HOW TO COMPLETE THIS TASK ::
Copy the entries below exactly; any picture among them should be left out.

☆ ☆ ☆ ☆

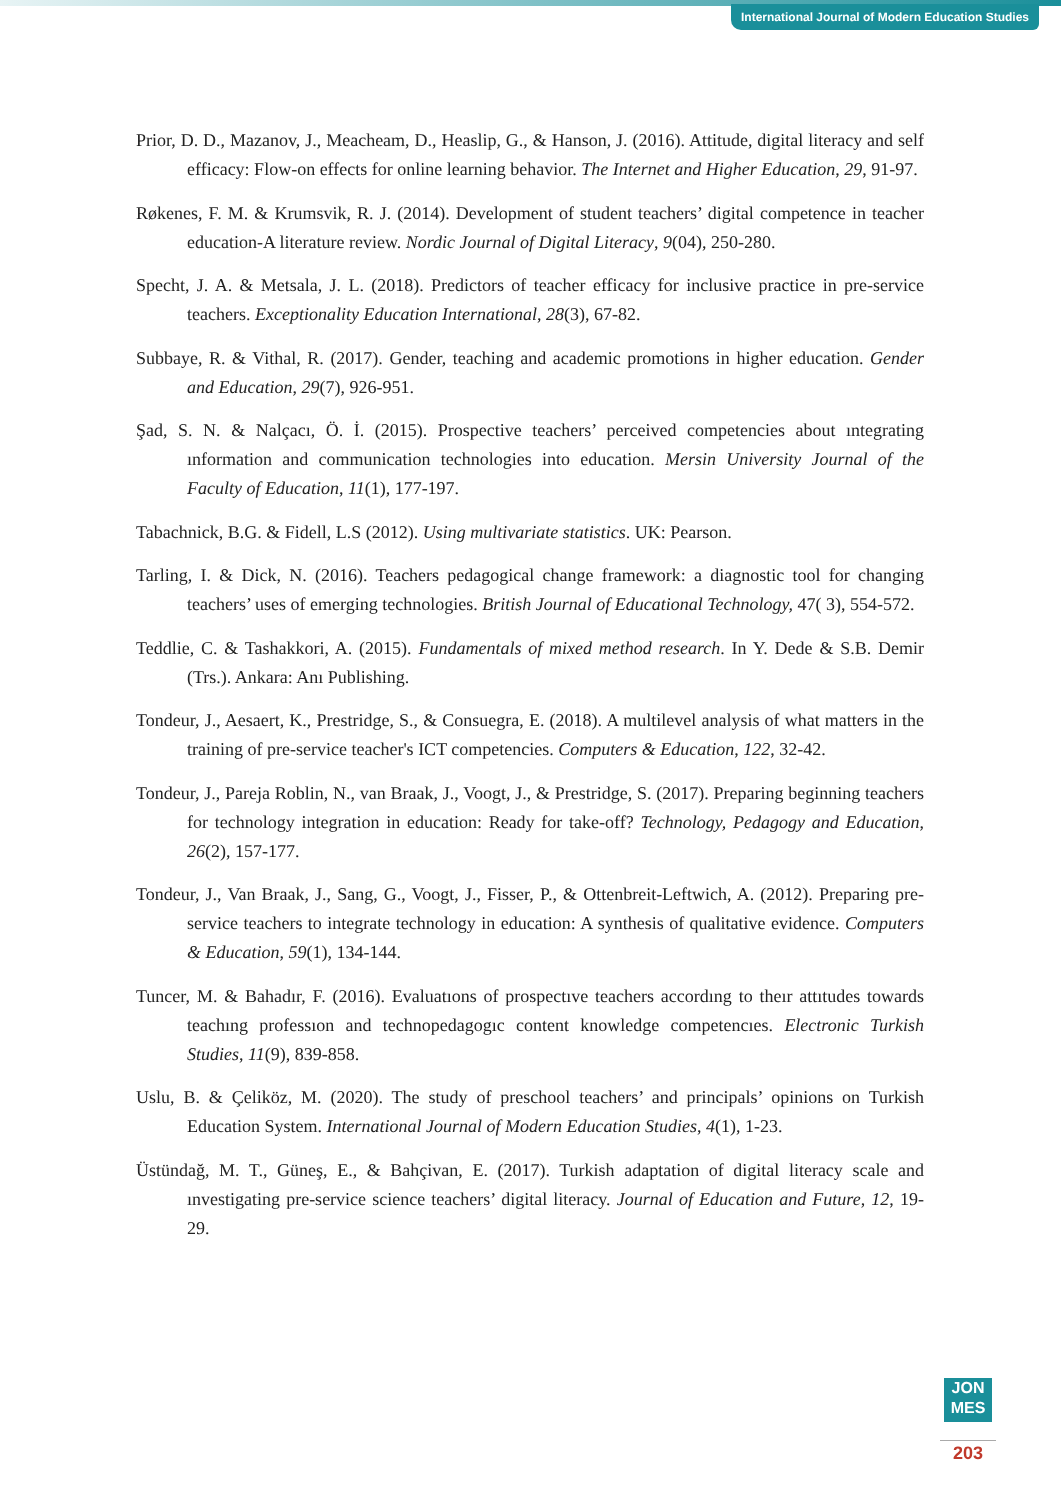International Journal of Modern Education Studies
Prior, D. D., Mazanov, J., Meacheam, D., Heaslip, G., & Hanson, J. (2016). Attitude, digital literacy and self efficacy: Flow-on effects for online learning behavior. The Internet and Higher Education, 29, 91-97.
Røkenes, F. M. & Krumsvik, R. J. (2014). Development of student teachers’ digital competence in teacher education-A literature review. Nordic Journal of Digital Literacy, 9(04), 250-280.
Specht, J. A. & Metsala, J. L. (2018). Predictors of teacher efficacy for inclusive practice in pre-service teachers. Exceptionality Education International, 28(3), 67-82.
Subbaye, R. & Vithal, R. (2017). Gender, teaching and academic promotions in higher education. Gender and Education, 29(7), 926-951.
Şad, S. N. & Nalçacı, Ö. İ. (2015). Prospective teachers’ perceived competencies about ıntegrating ınformation and communication technologies into education. Mersin University Journal of the Faculty of Education, 11(1), 177-197.
Tabachnick, B.G. & Fidell, L.S (2012). Using multivariate statistics. UK: Pearson.
Tarling, I. & Dick, N. (2016). Teachers pedagogical change framework: a diagnostic tool for changing teachers’ uses of emerging technologies. British Journal of Educational Technology, 47( 3), 554-572.
Teddlie, C. & Tashakkori, A. (2015). Fundamentals of mixed method research. In Y. Dede & S.B. Demir (Trs.). Ankara: Anı Publishing.
Tondeur, J., Aesaert, K., Prestridge, S., & Consuegra, E. (2018). A multilevel analysis of what matters in the training of pre-service teacher's ICT competencies. Computers & Education, 122, 32-42.
Tondeur, J., Pareja Roblin, N., van Braak, J., Voogt, J., & Prestridge, S. (2017). Preparing beginning teachers for technology integration in education: Ready for take-off? Technology, Pedagogy and Education, 26(2), 157-177.
Tondeur, J., Van Braak, J., Sang, G., Voogt, J., Fisser, P., & Ottenbreit-Leftwich, A. (2012). Preparing pre-service teachers to integrate technology in education: A synthesis of qualitative evidence. Computers & Education, 59(1), 134-144.
Tuncer, M. & Bahadır, F. (2016). Evaluatıons of prospectıve teachers accordıng to theır attıtudes towards teachıng professıon and technopedagogıc content knowledge competencıes. Electronic Turkish Studies, 11(9), 839-858.
Uslu, B. & Çeliköz, M. (2020). The study of preschool teachers’ and principals’ opinions on Turkish Education System. International Journal of Modern Education Studies, 4(1), 1-23.
Üstündağ, M. T., Güneş, E., & Bahçivan, E. (2017). Turkish adaptation of digital literacy scale and ınvestigating pre-service science teachers’ digital literacy. Journal of Education and Future, 12, 19-29.
JON
MES
203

☆ ☆ ☆ ☆

SOLVED PROBLEM ::
International Journal of Modern Education Studies
Prior, D. D., Mazanov, J., Meacheam, D., Heaslip, G., & Hanson, J. (2016). Attitude, digital literacy and self efficacy: Flow-on effects for online learning behavior. The Internet and Higher Education, 29, 91-97.
Røkenes, F. M. & Krumsvik, R. J. (2014). Development of student teachers’ digital competence in teacher education-A literature review. Nordic Journal of Digital Literacy, 9(04), 250-280.
Specht, J. A. & Metsala, J. L. (2018). Predictors of teacher efficacy for inclusive practice in pre-service teachers. Exceptionality Education International, 28(3), 67-82.
Subbaye, R. & Vithal, R. (2017). Gender, teaching and academic promotions in higher education. Gender and Education, 29(7), 926-951.
Şad, S. N. & Nalçacı, Ö. İ. (2015). Prospective teachers’ perceived competencies about ıntegrating ınformation and communication technologies into education. Mersin University Journal of the Faculty of Education, 11(1), 177-197.
Tabachnick, B.G. & Fidell, L.S (2012). Using multivariate statistics. UK: Pearson.
Tarling, I. & Dick, N. (2016). Teachers pedagogical change framework: a diagnostic tool for changing teachers’ uses of emerging technologies. British Journal of Educational Technology, 47( 3), 554-572.
Teddlie, C. & Tashakkori, A. (2015). Fundamentals of mixed method research. In Y. Dede & S.B. Demir (Trs.). Ankara: Anı Publishing.
Tondeur, J., Aesaert, K., Prestridge, S., & Consuegra, E. (2018). A multilevel analysis of what matters in the training of pre-service teacher's ICT competencies. Computers & Education, 122, 32-42.
Tondeur, J., Pareja Roblin, N., van Braak, J., Voogt, J., & Prestridge, S. (2017). Preparing beginning teachers for technology integration in education: Ready for take-off? Technology, Pedagogy and Education, 26(2), 157-177.
Tondeur, J., Van Braak, J., Sang, G., Voogt, J., Fisser, P., & Ottenbreit-Leftwich, A. (2012). Preparing pre-service teachers to integrate technology in education: A synthesis of qualitative evidence. Computers & Education, 59(1), 134-144.
Tuncer, M. & Bahadır, F. (2016). Evaluatıons of prospectıve teachers accordıng to theır attıtudes towards teachıng professıon and technopedagogıc content knowledge competencıes. Electronic Turkish Studies, 11(9), 839-858.
Uslu, B. & Çeliköz, M. (2020). The study of preschool teachers’ and principals’ opinions on Turkish Education System. International Journal of Modern Education Studies, 4(1), 1-23.
Üstündağ, M. T., Güneş, E., & Bahçivan, E. (2017). Turkish adaptation of digital literacy scale and ınvestigating pre-service science teachers’ digital literacy. Journal of Education and Future, 12, 19-29.
JON
MES
203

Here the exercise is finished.